→ **WHAT TO DO**:
(A) Quote the CUDA troubleshooting post below between "2. Steps to" and "(GPU recognized properly)", inclusive.
(B) Write what comes next in the CUDA troubleshooting post below, picking up right after its last line.

→ **EXCERPT PROVIDED**:

════

[WSL2 + Docker + TensorFlow] CUDA failed to initialize in TensorFlow container (RTX 5090, CUDA 12.8)

[WSL2 + Docker + NVIDIA Container] CUDA failed to initialize in TensorFlow container

1. System Information

  • OS: Windows 11 Pro (WSL2)
  • WSL2 Distro: Ubuntu 24.04
  • GPU: NVIDIA GeForce RTX 5090 (VRAM 32GB)
  • NVIDIA Driver Version: 572.16
  • CUDA Version: 12.8
  • NVIDIA Container Toolkit Version: Latest
  • Docker Version: 26.1.3
  • TensorFlow Container: nvcr.io/nvidia/tensorflow:25.01-tf2-py3

2. Steps to Reproduce & Issue Description

✅ 1) NVIDIA driver and GPU recognition check in WSL2

I first verified that the NVIDIA GPU is recognized correctly in WSL2 by running:
nvidia-smi

Output (GPU recognized properly)

════

→ **DATA**:
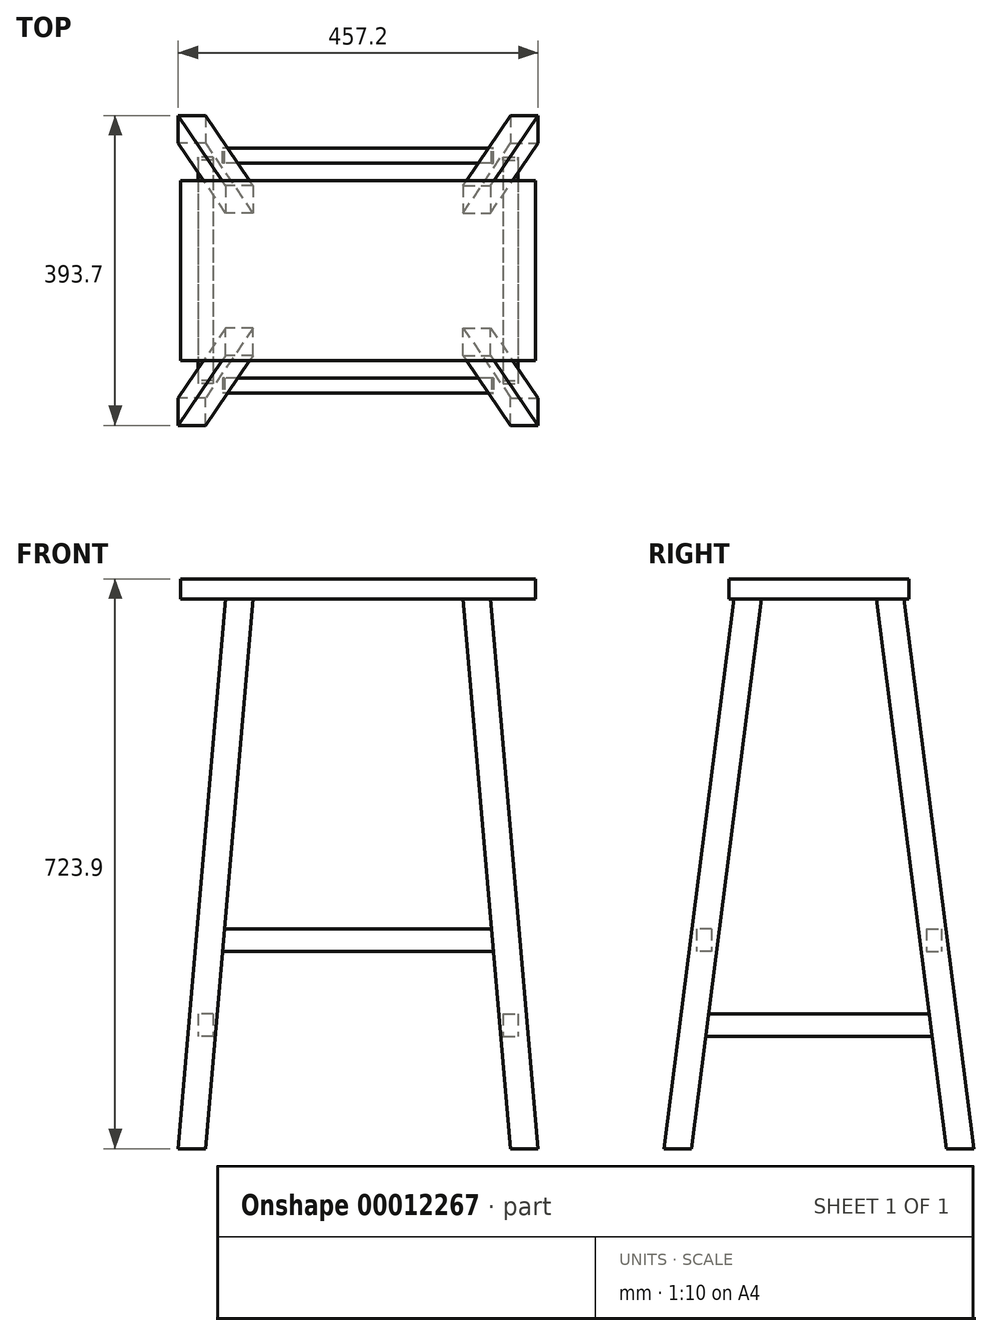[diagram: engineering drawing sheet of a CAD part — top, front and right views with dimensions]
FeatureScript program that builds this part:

════

→ **ANSWER SET**:
(A)
2. Steps to Reproduce & Issue Description

✅ 1) NVIDIA driver and GPU recognition check in WSL2

I first verified that the NVIDIA GPU is recognized correctly in WSL2 by running:
nvidia-smi

Output (GPU recognized properly)

(B)
Thu Feb 20 17:07:18 2025
±----------------------------------------------------------------------------------------+
| NVIDIA-SMI 570.86.16 Driver Version: 572.16 CUDA Version: 12.8 |
|-----------------------------------------±-----------------------±---------------------+
| GPU Name Persistence-M | Bus-Id Disp.A | Volatile Uncorr. ECC |
| Fan Temp Perf Pwr:Usage/Cap | Memory-Usage | GPU-Util Compute M. |
| | | MIG M. |
|=========================================+========================+======================|
| 0 NVIDIA GeForce RTX 5090 On | 00000000:01:00.0 On | N/A |
| 0% 46C P8 35W / 575W | 1558MiB / 32607MiB | 1% Default |
| | | N/A |
±----------------------------------------±-----------------------±---------------------+

✅ 2) Checking if Docker containers recognize the GPU

I confirmed that Docker correctly recognizes the GPU by running a CUDA container.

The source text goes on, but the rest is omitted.